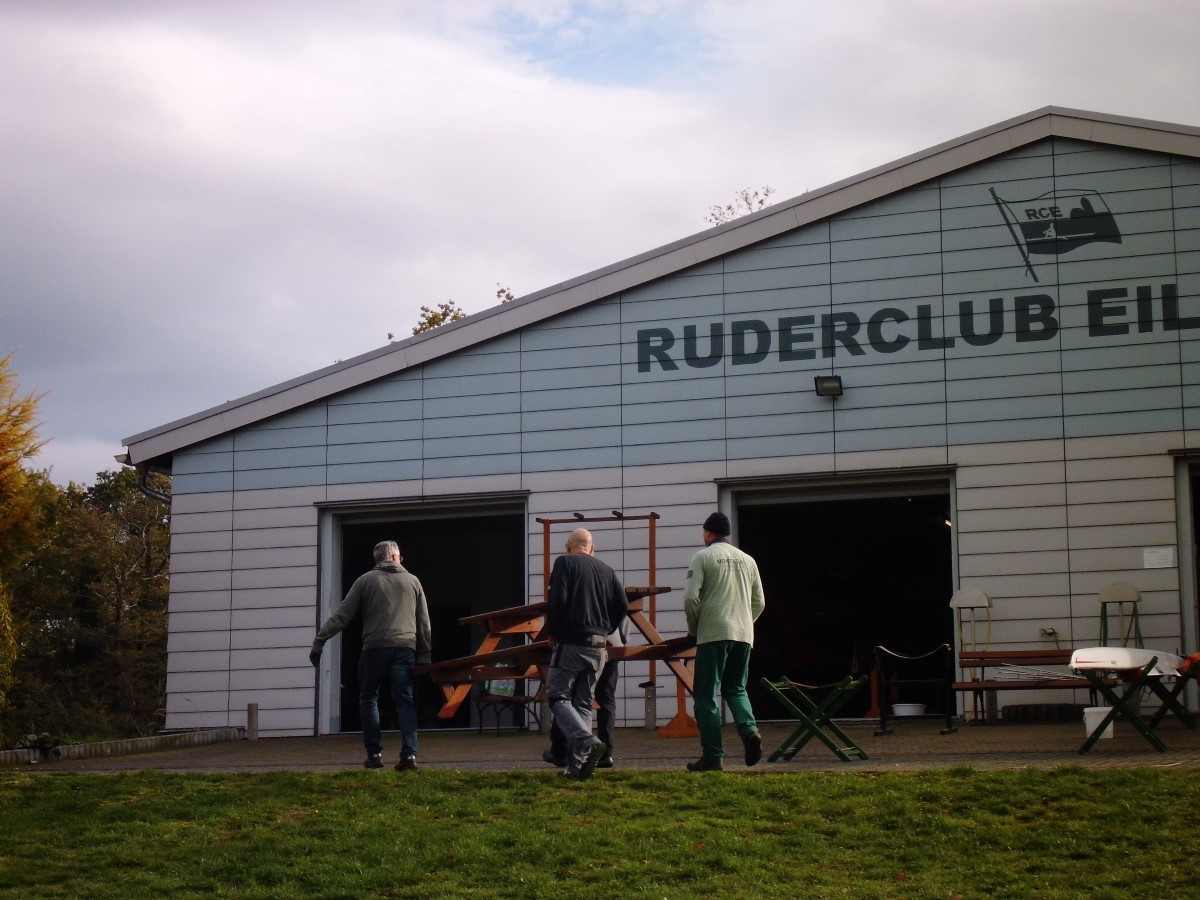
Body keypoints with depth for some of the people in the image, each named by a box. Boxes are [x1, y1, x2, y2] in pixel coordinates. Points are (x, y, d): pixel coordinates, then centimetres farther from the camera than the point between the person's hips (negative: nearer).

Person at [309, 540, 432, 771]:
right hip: (405, 648, 2)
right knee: (405, 702, 3)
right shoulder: (413, 581, 14)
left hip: (375, 648, -1)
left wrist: (319, 642, 3)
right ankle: (409, 755, -8)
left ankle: (374, 754, 6)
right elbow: (424, 622, 13)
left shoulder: (365, 581, 7)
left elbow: (341, 615, 2)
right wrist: (424, 655, 16)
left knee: (368, 698, 12)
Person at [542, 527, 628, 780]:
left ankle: (587, 741, -24)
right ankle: (577, 764, 4)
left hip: (571, 643, -6)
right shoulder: (607, 570, 13)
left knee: (557, 696, -2)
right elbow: (622, 606, 8)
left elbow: (556, 600, -13)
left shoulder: (565, 563, -3)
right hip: (598, 647, 6)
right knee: (584, 703, 10)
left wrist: (552, 631, 1)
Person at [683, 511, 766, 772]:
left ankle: (713, 757, -3)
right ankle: (750, 730, -10)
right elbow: (759, 602, 14)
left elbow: (691, 597, -9)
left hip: (713, 634, -5)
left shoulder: (702, 557, -1)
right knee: (736, 690, 17)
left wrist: (693, 629, 5)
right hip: (744, 635, 5)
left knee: (706, 696, 1)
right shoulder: (747, 560, 14)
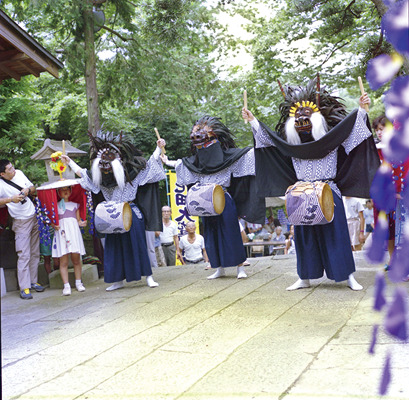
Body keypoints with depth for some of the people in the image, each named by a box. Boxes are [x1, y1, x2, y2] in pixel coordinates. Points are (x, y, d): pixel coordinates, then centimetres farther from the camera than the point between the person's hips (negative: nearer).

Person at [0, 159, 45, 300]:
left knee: (35, 253, 10)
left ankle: (33, 282, 19)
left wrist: (28, 190, -7)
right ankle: (24, 288, -5)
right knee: (24, 255, -9)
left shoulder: (19, 173, 5)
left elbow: (34, 190, 14)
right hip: (21, 223, -6)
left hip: (34, 217, 6)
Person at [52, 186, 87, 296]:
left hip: (74, 231, 2)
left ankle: (78, 283, 13)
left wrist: (81, 223, -4)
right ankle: (66, 286, -5)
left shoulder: (75, 204, 18)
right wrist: (54, 226, -11)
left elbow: (78, 219, 16)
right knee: (63, 261, -6)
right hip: (61, 232, -2)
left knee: (76, 259, 1)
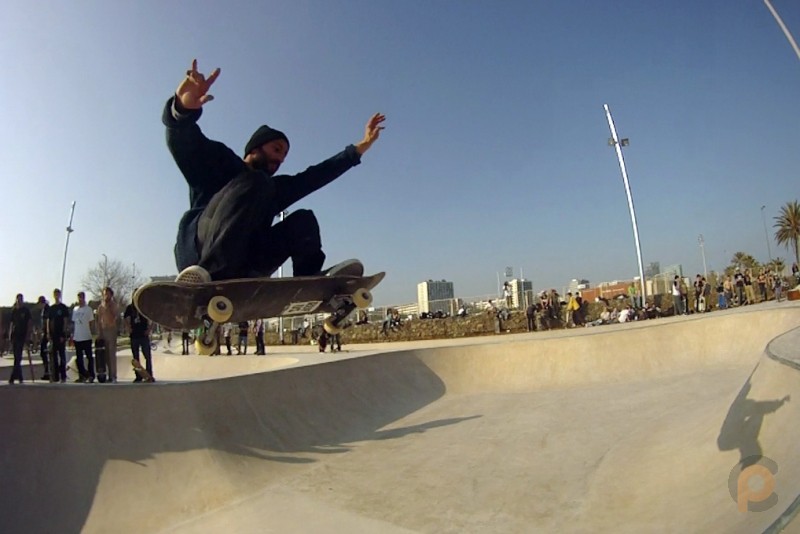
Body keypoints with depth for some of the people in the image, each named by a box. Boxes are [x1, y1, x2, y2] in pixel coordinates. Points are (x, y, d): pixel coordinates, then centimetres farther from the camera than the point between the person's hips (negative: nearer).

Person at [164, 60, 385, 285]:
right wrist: (183, 107, -30)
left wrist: (360, 147, 25)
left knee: (303, 221, 2)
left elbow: (317, 174, 27)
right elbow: (183, 139, -6)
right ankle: (212, 269, -40)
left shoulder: (273, 189, 29)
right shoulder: (220, 163, 13)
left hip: (243, 269, 6)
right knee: (256, 184, -22)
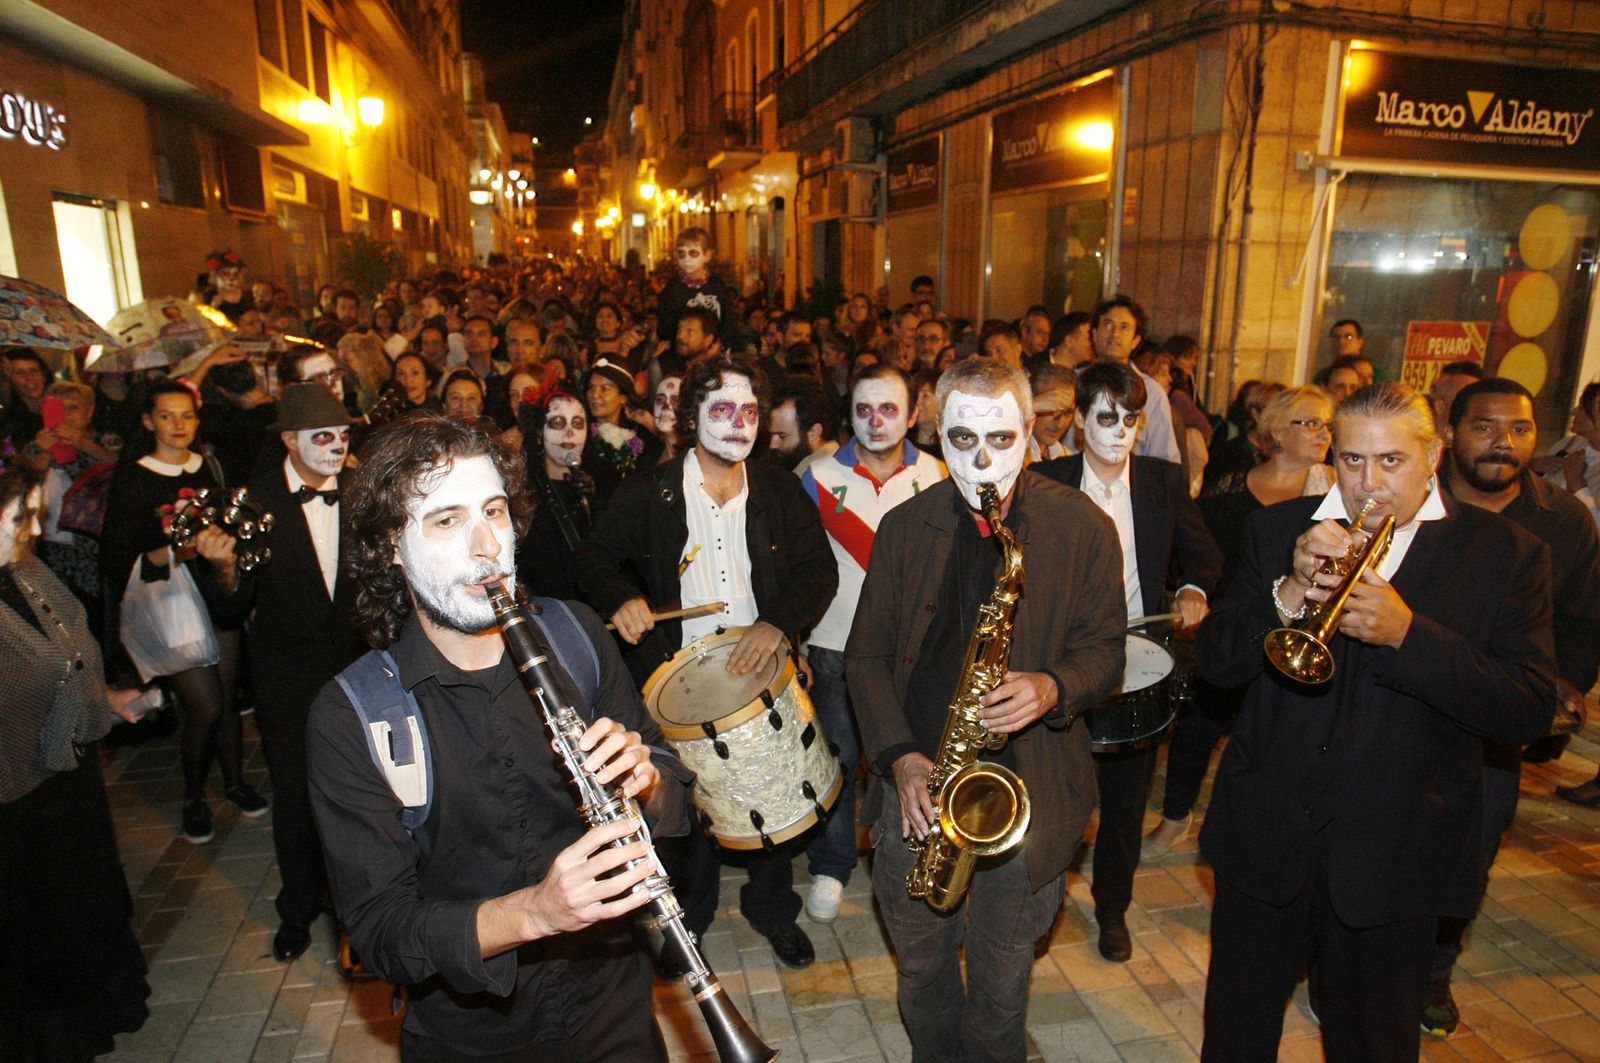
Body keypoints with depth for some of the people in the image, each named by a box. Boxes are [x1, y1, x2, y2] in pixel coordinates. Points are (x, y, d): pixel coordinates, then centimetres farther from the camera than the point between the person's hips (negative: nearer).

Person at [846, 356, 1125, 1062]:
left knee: (1003, 968, 17)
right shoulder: (903, 528, 0)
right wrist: (901, 757, -10)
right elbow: (866, 654, 2)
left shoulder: (1083, 527, -5)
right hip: (917, 782, 2)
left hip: (1028, 785, -1)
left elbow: (1104, 648, 0)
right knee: (920, 962, 19)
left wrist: (1054, 687, -22)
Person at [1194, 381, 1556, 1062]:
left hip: (1393, 852, -1)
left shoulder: (1506, 554, -5)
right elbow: (1214, 661, -6)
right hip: (1264, 833, 1)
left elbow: (1529, 712, -12)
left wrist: (1406, 634, -26)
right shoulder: (1278, 531, -1)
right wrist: (1288, 594, -22)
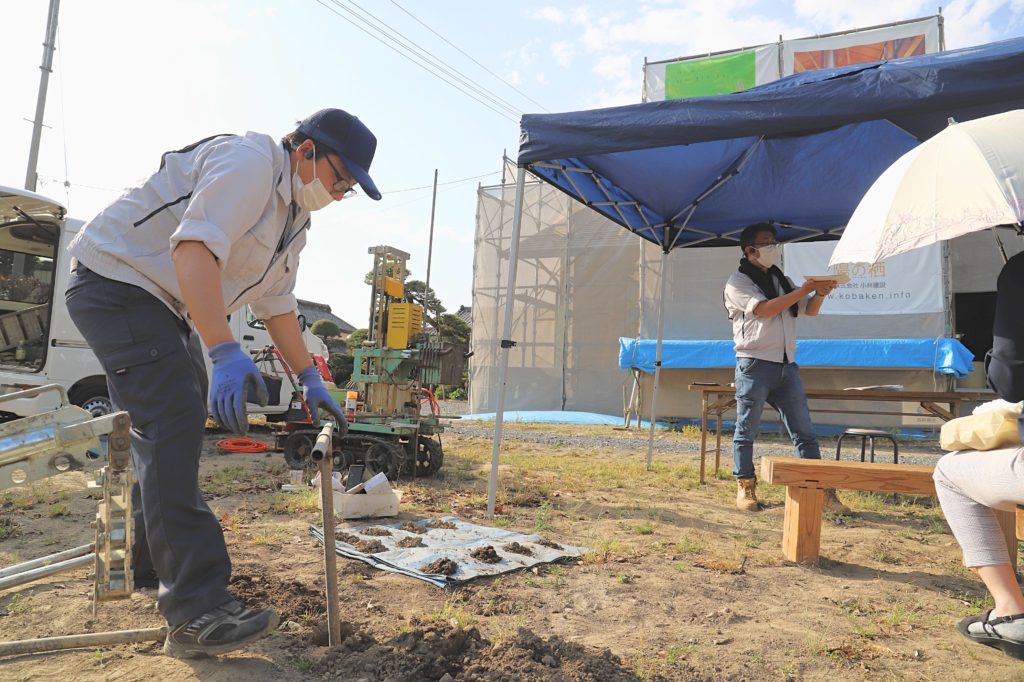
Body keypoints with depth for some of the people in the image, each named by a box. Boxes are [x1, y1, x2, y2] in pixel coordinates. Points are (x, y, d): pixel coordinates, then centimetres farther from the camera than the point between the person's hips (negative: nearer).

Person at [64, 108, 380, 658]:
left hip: (163, 301, 11)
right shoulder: (251, 161, -19)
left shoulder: (293, 216, 12)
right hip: (116, 279, -11)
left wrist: (310, 380, 9)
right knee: (175, 424, -20)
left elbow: (276, 304, 15)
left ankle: (148, 559, 33)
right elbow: (194, 246, -33)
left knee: (173, 425, 16)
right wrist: (225, 353, -42)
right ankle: (196, 611, -20)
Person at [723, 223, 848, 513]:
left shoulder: (782, 279, 19)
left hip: (787, 365, 6)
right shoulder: (738, 282, -2)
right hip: (754, 365, -6)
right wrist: (806, 289, -16)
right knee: (746, 431, 3)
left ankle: (822, 491, 9)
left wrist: (820, 293, -2)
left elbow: (809, 310, 19)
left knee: (804, 432, 5)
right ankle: (745, 488, 15)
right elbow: (765, 309, -16)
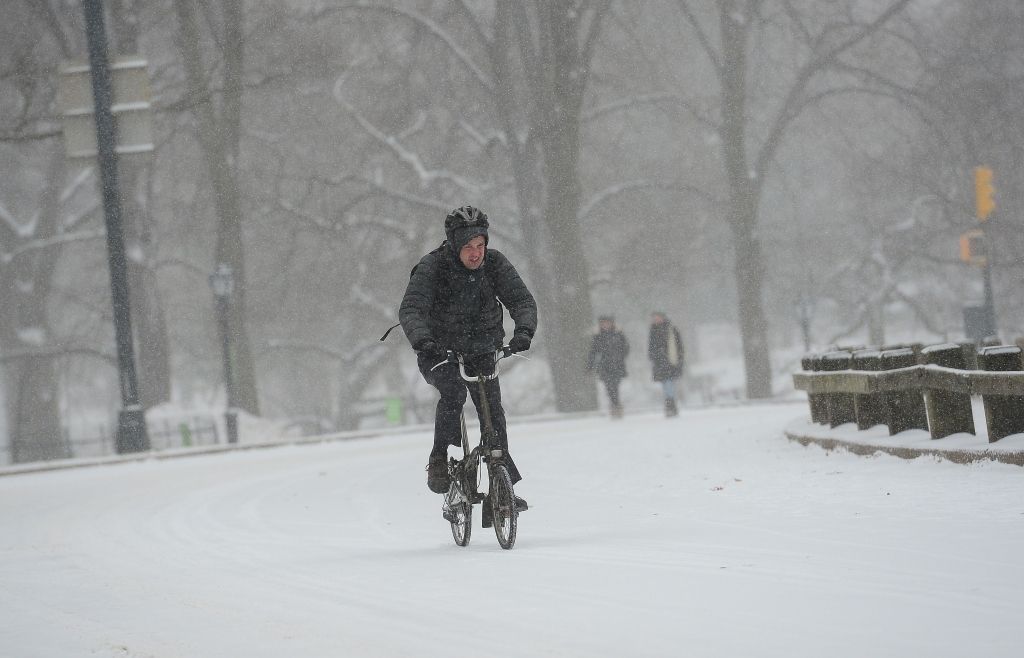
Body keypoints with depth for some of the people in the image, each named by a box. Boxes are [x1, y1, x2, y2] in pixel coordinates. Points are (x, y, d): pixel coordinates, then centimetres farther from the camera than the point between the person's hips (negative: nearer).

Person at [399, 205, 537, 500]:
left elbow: (522, 300, -18)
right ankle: (440, 462, -20)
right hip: (439, 353, -3)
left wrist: (524, 330, -39)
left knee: (492, 410, -7)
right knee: (454, 392, -31)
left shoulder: (495, 263, -12)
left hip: (480, 353, 3)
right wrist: (422, 339, -51)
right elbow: (411, 310, -31)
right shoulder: (432, 267, -22)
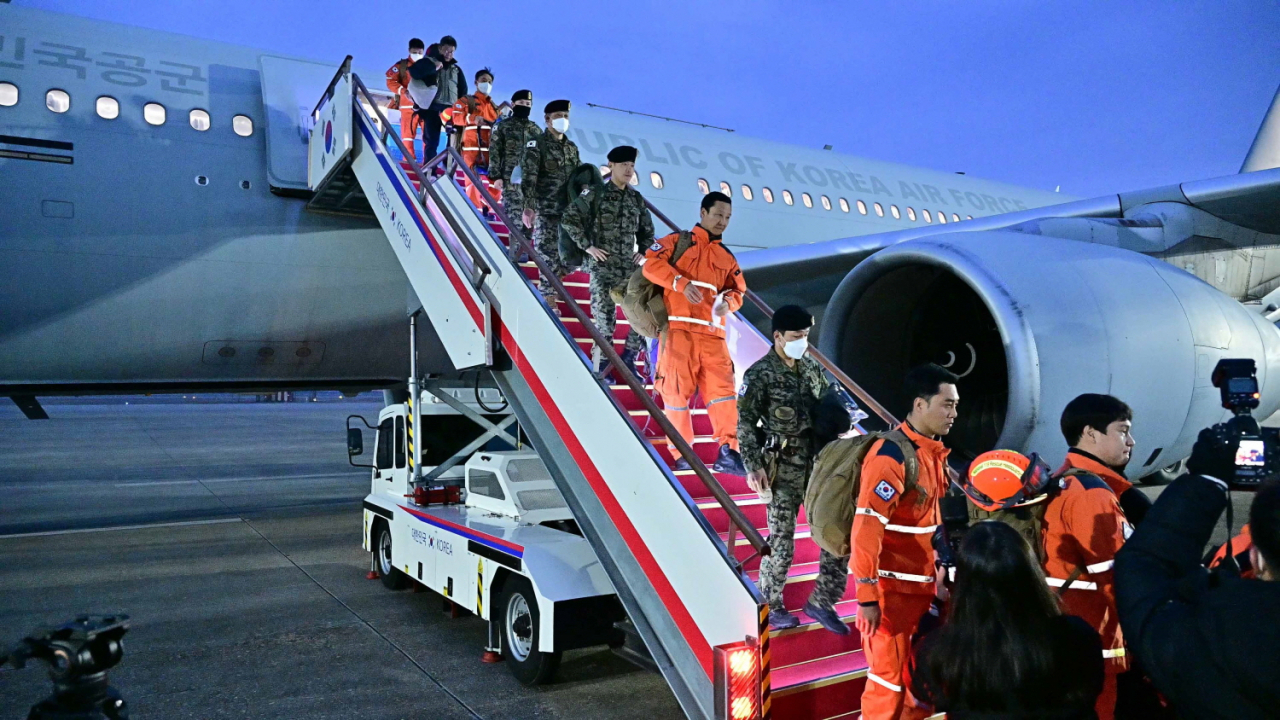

**Work to complete**.
Taking the entries above, write out exactly the lines starting with the line containing "left hip: (1393, 852, -1)" and going on through the line containing "right wrist: (1288, 594, -22)", both included, and nothing else.

**Answer for the task**.
left hip: (1393, 852, -1)
left shoulder: (1506, 554, -5)
right elbow: (1214, 661, -6)
right hip: (1264, 833, 1)
left elbow: (1529, 712, -12)
left wrist: (1406, 634, -26)
right shoulder: (1278, 531, -1)
right wrist: (1288, 594, -22)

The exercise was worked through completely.